Nowhere does Jesus suggest any of this to be easy; it’s hard to live the Christ-Way – then or now, for Jesus, or for us.

But it’s the only way to survive, the only way to make some sense of our times, the only way to cross the river.

Here, this morning, we do what God’s People have always done in difficult times: we turn to God … seek God’s counsel … pray for the Holy Spirit … seek the gift of courage: the courage to keep on keepin’ on … inventing, innovating, dreaming and daring.

Emily Bronté wrote:

No coward soul is mine,

No trembler in the world’s storm-troubled sphere:

I see Heaven’s glories shine,

And faith shines equal, arming me from fear.

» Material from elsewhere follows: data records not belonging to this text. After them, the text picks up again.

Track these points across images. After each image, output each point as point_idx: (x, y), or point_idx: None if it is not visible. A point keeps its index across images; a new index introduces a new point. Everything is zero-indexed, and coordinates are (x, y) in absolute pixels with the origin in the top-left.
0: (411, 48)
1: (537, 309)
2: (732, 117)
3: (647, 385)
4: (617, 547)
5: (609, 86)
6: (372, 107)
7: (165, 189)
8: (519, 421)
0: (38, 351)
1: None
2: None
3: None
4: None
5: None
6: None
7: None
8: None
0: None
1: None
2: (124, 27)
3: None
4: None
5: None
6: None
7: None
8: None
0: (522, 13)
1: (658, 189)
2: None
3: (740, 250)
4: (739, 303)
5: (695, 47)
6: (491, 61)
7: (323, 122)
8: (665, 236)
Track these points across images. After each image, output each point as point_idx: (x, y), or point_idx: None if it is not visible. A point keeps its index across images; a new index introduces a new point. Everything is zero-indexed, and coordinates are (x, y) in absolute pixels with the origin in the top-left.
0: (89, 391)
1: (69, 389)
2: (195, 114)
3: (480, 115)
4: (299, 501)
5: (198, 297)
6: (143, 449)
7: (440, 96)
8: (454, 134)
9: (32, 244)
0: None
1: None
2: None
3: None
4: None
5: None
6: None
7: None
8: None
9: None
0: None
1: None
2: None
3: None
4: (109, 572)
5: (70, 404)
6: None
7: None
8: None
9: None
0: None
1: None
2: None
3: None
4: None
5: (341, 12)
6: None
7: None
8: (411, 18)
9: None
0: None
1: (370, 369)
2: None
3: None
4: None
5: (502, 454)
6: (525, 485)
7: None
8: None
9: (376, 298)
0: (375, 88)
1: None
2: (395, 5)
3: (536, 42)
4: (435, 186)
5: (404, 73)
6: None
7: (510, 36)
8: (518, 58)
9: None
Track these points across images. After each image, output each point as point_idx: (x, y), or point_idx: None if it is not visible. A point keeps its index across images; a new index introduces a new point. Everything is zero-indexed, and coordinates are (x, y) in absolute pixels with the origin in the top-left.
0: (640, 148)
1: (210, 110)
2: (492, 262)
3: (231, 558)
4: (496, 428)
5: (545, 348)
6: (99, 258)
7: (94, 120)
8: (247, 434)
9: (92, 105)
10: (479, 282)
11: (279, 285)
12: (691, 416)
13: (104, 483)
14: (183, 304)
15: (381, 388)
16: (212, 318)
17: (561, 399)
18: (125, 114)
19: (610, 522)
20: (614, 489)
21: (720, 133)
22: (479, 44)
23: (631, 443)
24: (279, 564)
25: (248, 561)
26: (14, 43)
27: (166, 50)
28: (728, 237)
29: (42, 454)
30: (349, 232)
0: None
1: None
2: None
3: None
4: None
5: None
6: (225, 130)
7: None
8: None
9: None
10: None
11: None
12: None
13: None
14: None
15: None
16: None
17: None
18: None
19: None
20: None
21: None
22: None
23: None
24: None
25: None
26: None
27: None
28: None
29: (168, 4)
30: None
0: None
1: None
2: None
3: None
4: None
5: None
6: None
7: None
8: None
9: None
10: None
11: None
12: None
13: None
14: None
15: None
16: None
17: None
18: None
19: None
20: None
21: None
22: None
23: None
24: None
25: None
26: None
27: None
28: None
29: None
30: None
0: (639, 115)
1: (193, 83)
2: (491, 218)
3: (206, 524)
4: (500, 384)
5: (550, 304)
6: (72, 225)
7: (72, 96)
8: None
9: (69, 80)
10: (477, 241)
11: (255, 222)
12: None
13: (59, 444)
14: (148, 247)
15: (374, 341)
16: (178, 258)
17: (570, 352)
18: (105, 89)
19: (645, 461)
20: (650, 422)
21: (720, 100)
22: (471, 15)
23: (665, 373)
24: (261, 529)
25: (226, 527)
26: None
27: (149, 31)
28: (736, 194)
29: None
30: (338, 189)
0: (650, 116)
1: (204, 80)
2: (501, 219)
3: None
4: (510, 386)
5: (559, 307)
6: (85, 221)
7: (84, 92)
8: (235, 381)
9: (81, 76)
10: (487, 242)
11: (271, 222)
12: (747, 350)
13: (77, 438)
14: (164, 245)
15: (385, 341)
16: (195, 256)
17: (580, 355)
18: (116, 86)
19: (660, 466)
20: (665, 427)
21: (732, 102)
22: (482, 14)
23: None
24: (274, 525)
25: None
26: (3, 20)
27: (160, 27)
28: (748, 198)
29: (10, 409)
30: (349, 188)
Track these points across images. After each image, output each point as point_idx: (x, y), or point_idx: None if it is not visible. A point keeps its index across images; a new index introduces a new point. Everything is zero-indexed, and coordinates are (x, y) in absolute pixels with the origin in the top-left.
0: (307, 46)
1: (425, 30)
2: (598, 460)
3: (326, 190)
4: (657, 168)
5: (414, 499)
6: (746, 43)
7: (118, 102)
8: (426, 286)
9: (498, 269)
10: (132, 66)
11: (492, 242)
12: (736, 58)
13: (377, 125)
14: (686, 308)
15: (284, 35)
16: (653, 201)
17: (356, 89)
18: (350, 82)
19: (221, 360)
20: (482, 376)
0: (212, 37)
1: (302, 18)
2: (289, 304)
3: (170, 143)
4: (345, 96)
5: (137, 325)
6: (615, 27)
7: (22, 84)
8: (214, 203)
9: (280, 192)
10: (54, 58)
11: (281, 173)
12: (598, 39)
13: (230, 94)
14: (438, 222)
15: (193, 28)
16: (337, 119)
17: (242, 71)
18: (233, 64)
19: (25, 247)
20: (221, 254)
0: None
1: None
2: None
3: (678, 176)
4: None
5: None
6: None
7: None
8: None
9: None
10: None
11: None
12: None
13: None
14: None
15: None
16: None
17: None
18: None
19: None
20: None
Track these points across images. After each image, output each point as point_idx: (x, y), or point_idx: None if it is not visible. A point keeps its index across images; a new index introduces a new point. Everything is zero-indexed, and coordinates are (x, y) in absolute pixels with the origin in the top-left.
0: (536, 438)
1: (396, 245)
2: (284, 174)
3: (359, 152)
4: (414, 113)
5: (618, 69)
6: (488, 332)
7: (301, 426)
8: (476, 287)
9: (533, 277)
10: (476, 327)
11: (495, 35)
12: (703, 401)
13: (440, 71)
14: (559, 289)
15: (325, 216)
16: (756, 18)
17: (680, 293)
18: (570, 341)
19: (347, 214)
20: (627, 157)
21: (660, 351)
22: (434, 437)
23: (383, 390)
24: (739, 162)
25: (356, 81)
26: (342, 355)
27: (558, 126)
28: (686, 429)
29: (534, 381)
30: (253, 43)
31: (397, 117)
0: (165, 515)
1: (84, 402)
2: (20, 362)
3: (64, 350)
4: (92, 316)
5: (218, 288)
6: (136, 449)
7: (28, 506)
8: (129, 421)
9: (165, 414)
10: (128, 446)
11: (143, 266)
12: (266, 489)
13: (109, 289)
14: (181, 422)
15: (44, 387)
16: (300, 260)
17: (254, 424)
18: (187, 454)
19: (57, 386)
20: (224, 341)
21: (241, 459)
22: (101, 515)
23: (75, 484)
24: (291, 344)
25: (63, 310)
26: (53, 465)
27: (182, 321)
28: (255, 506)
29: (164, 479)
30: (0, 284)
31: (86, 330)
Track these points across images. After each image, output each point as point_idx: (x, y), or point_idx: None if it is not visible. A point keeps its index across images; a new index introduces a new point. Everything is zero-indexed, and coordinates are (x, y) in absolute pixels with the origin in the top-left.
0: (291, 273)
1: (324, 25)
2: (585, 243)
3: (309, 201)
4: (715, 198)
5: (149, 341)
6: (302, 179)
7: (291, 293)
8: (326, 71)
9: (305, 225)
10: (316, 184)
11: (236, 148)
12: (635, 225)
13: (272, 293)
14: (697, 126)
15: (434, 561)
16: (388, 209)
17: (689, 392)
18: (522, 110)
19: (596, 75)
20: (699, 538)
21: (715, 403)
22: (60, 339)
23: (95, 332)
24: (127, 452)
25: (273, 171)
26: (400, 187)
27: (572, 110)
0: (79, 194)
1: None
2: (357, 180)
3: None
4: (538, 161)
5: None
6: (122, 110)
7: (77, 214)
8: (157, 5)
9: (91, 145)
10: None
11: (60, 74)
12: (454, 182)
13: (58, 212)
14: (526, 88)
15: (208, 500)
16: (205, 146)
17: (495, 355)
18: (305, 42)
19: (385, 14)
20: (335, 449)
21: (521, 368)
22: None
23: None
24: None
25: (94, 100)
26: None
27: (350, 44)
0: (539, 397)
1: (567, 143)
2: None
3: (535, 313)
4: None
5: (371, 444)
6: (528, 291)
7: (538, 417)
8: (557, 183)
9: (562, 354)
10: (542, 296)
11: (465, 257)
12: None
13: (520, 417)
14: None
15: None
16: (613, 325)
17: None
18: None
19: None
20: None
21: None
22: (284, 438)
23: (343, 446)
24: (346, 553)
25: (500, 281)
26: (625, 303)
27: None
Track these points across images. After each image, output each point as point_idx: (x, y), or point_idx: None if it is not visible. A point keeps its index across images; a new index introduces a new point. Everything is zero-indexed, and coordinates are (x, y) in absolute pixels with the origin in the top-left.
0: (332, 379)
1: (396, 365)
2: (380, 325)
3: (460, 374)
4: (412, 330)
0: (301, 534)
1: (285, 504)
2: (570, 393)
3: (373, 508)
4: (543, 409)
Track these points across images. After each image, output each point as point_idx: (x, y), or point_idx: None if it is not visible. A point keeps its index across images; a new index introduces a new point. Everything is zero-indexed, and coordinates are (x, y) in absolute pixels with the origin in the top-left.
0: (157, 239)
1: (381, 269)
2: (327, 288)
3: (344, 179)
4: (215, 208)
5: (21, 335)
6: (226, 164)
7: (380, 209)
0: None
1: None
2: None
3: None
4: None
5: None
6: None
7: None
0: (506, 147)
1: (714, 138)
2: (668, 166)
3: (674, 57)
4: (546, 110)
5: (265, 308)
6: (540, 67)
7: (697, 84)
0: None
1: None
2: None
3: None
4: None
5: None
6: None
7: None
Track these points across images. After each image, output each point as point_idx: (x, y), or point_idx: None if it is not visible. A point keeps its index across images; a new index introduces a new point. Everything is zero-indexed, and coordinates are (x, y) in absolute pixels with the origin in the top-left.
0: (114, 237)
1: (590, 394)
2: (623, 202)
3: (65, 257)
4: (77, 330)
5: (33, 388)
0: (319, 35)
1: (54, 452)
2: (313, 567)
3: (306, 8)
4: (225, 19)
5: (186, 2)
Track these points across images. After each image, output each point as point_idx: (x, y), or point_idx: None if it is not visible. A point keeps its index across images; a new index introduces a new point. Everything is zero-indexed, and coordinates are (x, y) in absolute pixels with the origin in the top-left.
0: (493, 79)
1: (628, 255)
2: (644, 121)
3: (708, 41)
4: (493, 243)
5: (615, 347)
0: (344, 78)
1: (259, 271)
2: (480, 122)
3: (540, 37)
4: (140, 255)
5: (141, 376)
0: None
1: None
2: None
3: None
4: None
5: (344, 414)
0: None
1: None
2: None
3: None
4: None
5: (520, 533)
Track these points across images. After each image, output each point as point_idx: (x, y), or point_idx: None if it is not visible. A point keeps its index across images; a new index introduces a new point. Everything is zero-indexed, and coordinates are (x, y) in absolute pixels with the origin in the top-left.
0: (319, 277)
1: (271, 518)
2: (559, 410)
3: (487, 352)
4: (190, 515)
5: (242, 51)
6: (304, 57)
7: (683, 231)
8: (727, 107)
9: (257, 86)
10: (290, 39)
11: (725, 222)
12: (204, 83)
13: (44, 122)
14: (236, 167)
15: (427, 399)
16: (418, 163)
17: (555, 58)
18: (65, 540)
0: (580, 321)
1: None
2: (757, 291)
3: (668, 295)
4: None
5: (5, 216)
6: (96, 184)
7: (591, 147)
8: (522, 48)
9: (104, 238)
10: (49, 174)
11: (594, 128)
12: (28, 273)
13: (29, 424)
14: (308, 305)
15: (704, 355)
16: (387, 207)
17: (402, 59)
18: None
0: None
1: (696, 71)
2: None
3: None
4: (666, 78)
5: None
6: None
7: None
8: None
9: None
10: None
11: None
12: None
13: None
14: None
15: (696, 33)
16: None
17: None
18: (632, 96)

A little child on the beach watched the sun sink into the sea … she asked her mother and father, with a tremor in her voice, “Will the sun come back?

Her mother said to her, “Early tomorrow morning, we’re going to the mountains, and we’ll watch the sun come back.”

Leo Buscaglia tells the story of his mother’s “misery dinner” …

It was the night after his father came home and said it looked as if he would have to go into bankruptcy, because his business partner had left town with all the money.

His mother went out and sold some jewelry to buy food for a feast. Some of the family scolded her for it. But she told them: ”the time for joy is now, when we need it most, not next week.” Her courage rallied the family.

Cowboys on a cattle drive …

The disciples in the land of doubt …

A child on the beach …

And Mama with her misery dinner.

Climb every mountain, dear friends.

Ford every stream,

Follow every rainbow,

‘Til you find your dream 

In the name of the threefold God. Hallelujah and Amen!